You are allowed to claim Rs.75,000 as deduction towards your spending on medical treatments for 40% disabled dependents in the family. In case of severe disability, the limit is extended to Rs.1.25 lakh.
You can claim deductions for what you spend to treat critical illnesses for yourself and your dependants under this section. The maximum cap levied is Rs.40,000 if you are below 60, Rs.60,000 for senior citizens and Rs.80,000 for very senior citizens.
Under this section, you can claim the interest paid towards the home loan for your house purchase. The maximum cap for this claim is Rs.2 lakh.
You can claim the interest on the educational loan for deduction under this section. The loan must have been taken to fund education for yourself, your spouse, your children, and any child for whom you are a legal guardian. There is no limit on the amount of interest you can claim.
You can claim an additional Rs.50,000 on interest paid on your home loan as a first-time home buyer under this section. The deduction is only allowed if the amount of loan is less than Rs.35 lakh and the value of the house is within Rs.50 lakh.
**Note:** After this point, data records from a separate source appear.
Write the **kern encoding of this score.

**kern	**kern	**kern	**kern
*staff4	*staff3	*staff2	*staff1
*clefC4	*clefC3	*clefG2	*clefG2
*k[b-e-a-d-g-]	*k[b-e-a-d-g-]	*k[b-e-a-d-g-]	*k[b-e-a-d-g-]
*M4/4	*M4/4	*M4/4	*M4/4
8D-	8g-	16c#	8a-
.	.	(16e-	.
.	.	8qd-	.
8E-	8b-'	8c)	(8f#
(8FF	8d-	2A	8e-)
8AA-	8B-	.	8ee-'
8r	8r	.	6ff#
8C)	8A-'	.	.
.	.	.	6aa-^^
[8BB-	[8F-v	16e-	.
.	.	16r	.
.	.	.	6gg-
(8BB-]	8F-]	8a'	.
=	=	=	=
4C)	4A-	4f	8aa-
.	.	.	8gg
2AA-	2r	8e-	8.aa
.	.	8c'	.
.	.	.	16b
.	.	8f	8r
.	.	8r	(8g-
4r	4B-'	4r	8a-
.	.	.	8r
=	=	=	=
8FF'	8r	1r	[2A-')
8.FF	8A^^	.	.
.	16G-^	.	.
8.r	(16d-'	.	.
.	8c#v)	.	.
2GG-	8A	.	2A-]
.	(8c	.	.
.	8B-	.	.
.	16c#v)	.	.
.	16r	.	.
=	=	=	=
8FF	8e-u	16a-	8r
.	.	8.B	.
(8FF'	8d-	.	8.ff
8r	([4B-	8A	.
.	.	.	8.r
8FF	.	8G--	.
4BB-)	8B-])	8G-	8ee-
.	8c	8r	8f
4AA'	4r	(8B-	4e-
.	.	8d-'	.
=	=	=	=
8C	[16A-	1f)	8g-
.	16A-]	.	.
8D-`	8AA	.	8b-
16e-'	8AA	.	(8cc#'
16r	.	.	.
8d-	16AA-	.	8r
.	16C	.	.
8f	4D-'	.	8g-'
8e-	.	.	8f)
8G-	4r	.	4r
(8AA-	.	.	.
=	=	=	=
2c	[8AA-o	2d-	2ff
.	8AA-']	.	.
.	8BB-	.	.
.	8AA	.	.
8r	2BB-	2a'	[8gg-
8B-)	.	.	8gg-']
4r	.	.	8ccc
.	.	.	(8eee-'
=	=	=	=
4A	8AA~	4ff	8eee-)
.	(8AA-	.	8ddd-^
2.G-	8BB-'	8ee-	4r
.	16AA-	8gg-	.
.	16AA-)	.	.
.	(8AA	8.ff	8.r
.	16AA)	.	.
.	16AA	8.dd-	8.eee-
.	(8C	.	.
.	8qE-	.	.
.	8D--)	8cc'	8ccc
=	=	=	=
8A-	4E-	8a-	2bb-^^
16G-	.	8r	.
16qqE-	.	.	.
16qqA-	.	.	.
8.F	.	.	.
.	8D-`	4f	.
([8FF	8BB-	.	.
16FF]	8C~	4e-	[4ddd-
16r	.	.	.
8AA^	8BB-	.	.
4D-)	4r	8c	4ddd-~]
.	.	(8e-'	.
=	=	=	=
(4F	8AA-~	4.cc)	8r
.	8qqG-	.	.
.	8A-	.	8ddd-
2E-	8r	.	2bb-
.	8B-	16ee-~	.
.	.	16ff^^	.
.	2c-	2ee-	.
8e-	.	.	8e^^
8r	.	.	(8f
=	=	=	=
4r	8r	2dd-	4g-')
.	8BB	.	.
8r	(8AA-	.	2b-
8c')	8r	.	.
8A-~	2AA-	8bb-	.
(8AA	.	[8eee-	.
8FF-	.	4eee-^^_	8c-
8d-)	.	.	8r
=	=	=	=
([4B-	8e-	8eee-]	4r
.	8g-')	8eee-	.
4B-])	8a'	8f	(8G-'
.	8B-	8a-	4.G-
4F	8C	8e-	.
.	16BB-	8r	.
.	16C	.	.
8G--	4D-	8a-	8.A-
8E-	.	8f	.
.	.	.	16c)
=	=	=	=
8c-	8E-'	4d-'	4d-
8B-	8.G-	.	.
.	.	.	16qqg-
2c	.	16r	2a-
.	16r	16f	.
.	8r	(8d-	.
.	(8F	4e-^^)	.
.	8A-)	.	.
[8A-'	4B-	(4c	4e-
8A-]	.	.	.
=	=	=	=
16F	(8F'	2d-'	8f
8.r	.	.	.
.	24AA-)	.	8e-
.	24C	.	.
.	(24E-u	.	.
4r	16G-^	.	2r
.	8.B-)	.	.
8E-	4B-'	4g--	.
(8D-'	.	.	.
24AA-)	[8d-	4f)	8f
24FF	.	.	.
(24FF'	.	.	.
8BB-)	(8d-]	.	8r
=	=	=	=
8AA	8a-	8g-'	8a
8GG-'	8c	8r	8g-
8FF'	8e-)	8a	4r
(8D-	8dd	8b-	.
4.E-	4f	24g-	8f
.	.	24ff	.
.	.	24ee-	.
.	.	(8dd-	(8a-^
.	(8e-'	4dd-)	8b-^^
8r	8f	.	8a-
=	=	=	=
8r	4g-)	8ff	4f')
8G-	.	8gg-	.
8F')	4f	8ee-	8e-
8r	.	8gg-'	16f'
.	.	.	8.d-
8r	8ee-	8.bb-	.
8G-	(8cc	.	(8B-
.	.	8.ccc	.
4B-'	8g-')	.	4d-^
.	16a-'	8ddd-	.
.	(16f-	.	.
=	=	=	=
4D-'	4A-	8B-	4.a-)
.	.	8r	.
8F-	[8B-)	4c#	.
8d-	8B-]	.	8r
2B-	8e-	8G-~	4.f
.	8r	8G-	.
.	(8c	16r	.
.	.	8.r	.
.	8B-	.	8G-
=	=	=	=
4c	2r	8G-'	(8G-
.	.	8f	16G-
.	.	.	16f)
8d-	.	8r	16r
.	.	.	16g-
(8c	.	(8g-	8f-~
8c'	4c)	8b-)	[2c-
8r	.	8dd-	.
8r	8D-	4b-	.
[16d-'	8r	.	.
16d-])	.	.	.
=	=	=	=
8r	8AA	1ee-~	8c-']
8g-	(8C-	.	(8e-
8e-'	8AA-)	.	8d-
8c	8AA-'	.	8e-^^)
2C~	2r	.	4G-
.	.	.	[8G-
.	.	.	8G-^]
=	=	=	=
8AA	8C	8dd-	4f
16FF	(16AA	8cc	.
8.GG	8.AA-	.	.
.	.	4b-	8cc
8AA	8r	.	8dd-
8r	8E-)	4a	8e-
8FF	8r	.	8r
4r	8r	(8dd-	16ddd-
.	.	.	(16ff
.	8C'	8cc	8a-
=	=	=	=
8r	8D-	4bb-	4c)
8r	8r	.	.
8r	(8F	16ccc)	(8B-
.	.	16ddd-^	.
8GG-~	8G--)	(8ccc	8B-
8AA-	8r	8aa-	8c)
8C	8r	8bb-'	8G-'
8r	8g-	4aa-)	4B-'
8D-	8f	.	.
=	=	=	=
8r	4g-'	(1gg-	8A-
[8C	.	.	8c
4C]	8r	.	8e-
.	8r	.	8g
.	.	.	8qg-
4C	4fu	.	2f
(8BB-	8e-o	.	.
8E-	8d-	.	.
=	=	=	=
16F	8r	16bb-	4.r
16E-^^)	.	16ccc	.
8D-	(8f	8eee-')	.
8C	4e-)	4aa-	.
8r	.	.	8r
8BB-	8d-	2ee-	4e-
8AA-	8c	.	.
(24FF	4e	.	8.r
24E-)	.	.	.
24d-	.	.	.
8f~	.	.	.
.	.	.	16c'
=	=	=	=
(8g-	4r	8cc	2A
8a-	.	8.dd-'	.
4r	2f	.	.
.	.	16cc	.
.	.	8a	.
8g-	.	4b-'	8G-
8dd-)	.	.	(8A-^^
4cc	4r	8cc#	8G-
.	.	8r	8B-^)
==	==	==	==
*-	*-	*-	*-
This section allows you to claim deductions for all the donations you make. You can claim donations made via cash or cheque. However, for cash the maximum cap has been revised to Rs.2,000. You can check the Income Tax website to see the list of donations allowed under this section.
You can claim a maximum of Rs.10,000 towards the interest earned on your savings deposit under this section.
Equipped with this knowledge, determine the categories and sections under which you can claim a deduction in advance. This will help you fulfil the maximum cap for those categories with the necessary savings, investments and expenses. This will help you pay lower income tax at the end of the financial year.